Data listing:
******
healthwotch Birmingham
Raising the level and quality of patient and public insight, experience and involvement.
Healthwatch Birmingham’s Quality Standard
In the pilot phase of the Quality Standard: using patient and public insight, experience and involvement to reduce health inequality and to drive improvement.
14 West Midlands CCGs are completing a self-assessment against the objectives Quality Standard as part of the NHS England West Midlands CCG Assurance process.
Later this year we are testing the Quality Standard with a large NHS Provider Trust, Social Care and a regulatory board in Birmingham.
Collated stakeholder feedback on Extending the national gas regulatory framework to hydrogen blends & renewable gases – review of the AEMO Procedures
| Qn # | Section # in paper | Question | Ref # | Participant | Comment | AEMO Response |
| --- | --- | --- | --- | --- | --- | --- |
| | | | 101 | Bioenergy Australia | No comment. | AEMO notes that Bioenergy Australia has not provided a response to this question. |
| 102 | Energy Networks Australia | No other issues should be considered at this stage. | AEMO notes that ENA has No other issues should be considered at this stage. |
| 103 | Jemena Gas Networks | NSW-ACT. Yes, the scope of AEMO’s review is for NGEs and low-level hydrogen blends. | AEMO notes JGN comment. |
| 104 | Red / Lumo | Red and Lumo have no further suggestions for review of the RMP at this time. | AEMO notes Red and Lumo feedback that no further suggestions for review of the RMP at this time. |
******
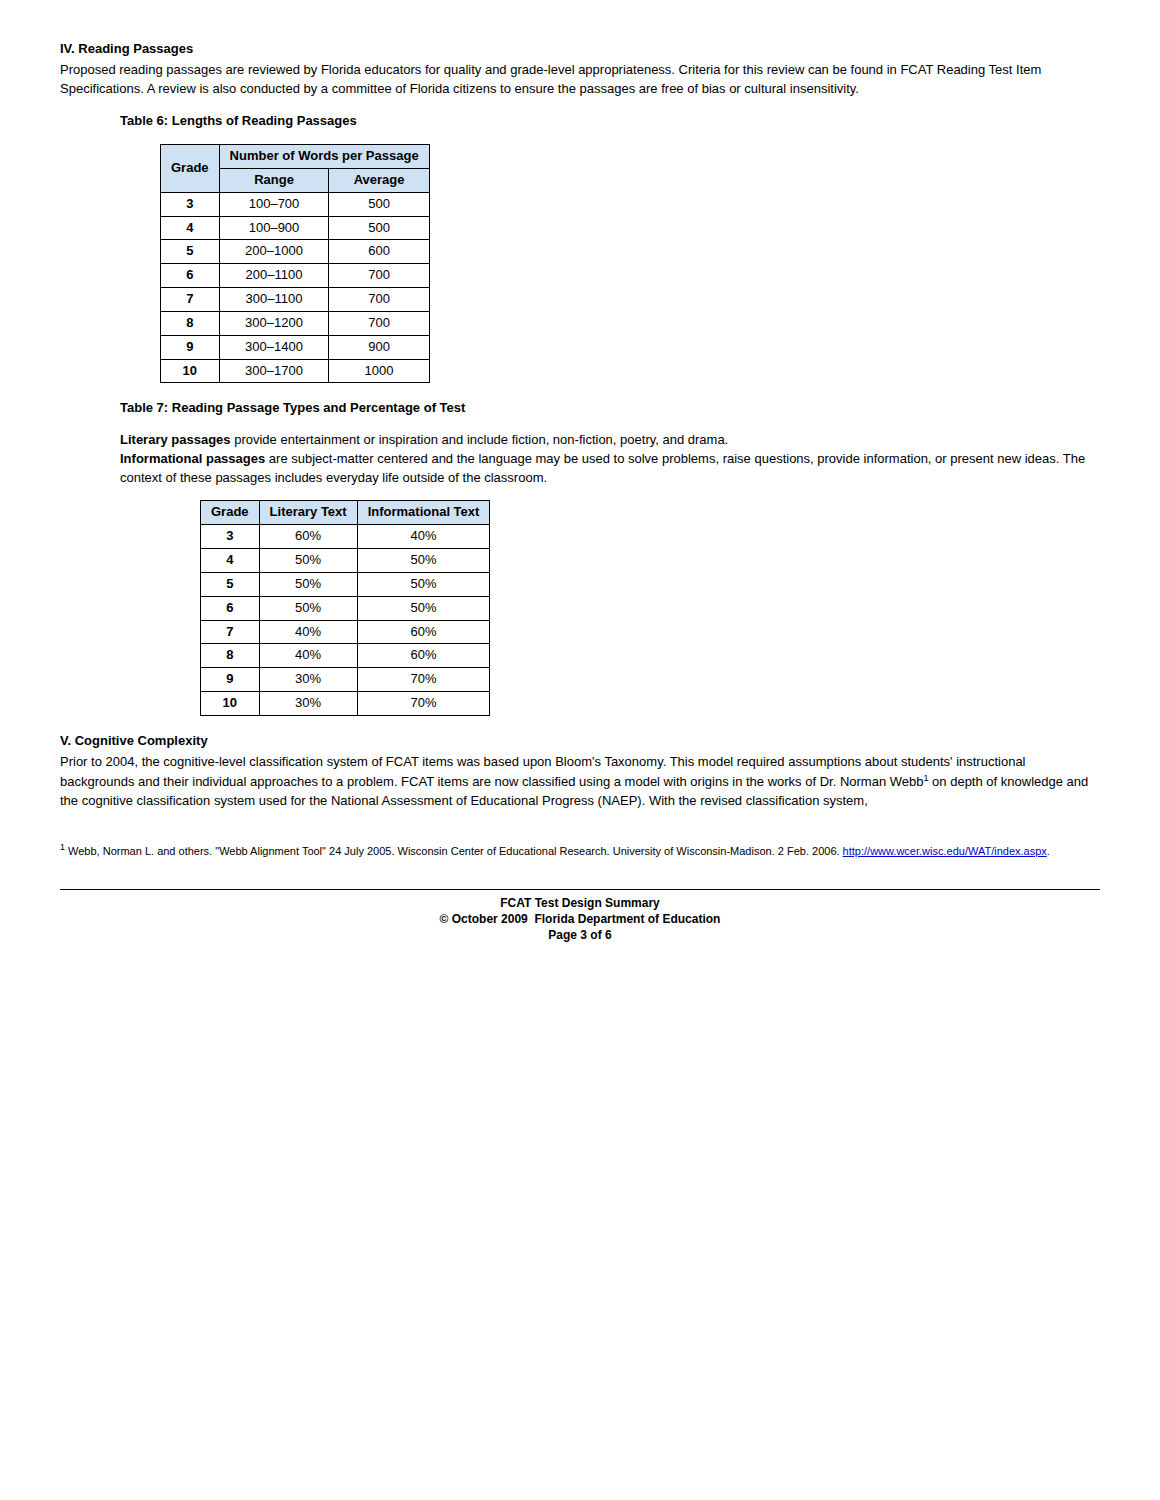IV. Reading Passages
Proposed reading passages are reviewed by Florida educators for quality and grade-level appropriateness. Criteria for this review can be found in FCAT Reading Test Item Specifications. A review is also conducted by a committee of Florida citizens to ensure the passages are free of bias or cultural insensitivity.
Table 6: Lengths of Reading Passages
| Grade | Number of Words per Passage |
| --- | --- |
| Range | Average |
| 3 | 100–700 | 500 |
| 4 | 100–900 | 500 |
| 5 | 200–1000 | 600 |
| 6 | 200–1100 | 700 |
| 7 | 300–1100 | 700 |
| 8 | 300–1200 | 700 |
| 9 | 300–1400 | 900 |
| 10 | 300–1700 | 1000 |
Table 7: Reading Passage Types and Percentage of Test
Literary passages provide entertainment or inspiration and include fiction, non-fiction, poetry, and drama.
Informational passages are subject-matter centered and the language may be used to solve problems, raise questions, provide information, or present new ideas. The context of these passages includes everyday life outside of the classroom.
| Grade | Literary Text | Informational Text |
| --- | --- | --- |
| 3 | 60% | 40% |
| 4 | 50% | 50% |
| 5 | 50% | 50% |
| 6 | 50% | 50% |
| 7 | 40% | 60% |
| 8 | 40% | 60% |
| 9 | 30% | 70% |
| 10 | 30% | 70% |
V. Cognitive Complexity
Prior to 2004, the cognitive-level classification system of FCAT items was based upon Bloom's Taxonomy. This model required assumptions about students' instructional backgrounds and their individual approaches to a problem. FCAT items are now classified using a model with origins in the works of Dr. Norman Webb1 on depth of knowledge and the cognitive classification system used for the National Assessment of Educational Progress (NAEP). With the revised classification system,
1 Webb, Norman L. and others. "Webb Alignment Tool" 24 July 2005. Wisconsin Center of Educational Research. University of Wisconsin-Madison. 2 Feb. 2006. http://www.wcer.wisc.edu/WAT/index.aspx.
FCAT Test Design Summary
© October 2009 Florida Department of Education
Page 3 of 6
******
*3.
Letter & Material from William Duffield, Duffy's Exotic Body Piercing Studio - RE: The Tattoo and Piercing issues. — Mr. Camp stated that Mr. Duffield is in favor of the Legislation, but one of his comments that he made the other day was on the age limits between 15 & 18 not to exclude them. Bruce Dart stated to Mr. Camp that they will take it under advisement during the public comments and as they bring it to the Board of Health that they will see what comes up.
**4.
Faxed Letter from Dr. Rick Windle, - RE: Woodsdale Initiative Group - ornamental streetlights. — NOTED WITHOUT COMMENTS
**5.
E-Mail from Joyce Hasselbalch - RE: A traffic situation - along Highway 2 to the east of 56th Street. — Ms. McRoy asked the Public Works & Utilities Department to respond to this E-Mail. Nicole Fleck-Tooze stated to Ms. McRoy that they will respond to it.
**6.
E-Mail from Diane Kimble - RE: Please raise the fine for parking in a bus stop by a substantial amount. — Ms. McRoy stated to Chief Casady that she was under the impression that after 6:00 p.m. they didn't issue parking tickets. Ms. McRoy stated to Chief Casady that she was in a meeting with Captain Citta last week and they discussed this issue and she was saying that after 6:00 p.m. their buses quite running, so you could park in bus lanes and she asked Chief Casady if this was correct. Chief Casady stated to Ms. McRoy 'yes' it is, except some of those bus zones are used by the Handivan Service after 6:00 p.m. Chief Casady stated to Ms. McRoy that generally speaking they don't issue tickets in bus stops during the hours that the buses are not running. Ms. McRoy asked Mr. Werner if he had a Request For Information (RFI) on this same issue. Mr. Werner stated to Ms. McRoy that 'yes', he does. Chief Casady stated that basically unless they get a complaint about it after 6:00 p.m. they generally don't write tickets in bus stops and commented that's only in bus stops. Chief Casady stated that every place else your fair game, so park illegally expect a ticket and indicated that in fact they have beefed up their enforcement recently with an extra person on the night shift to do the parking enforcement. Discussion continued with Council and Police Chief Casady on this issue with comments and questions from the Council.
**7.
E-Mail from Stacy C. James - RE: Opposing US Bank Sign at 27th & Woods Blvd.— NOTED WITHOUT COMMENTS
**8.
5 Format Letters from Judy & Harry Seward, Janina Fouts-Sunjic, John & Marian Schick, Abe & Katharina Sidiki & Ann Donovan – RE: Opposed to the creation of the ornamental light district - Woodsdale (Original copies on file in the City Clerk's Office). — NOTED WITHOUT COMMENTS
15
******
Work instruction: All that should be written out is the stretch of lines above between the one holding "300–1200 | 700 |" and the one holding "4 | 50% | 50% |", inclusive, exactly as given.

Solution to the problem:
| 8 | 300–1200 | 700 |
| 9 | 300–1400 | 900 |
| 10 | 300–1700 | 1000 |
Table 7: Reading Passage Types and Percentage of Test
Literary passages provide entertainment or inspiration and include fiction, non-fiction, poetry, and drama.
Informational passages are subject-matter centered and the language may be used to solve problems, raise questions, provide information, or present new ideas. The context of these passages includes everyday life outside of the classroom.
| Grade | Literary Text | Informational Text |
| --- | --- | --- |
| 3 | 60% | 40% |
| 4 | 50% | 50% |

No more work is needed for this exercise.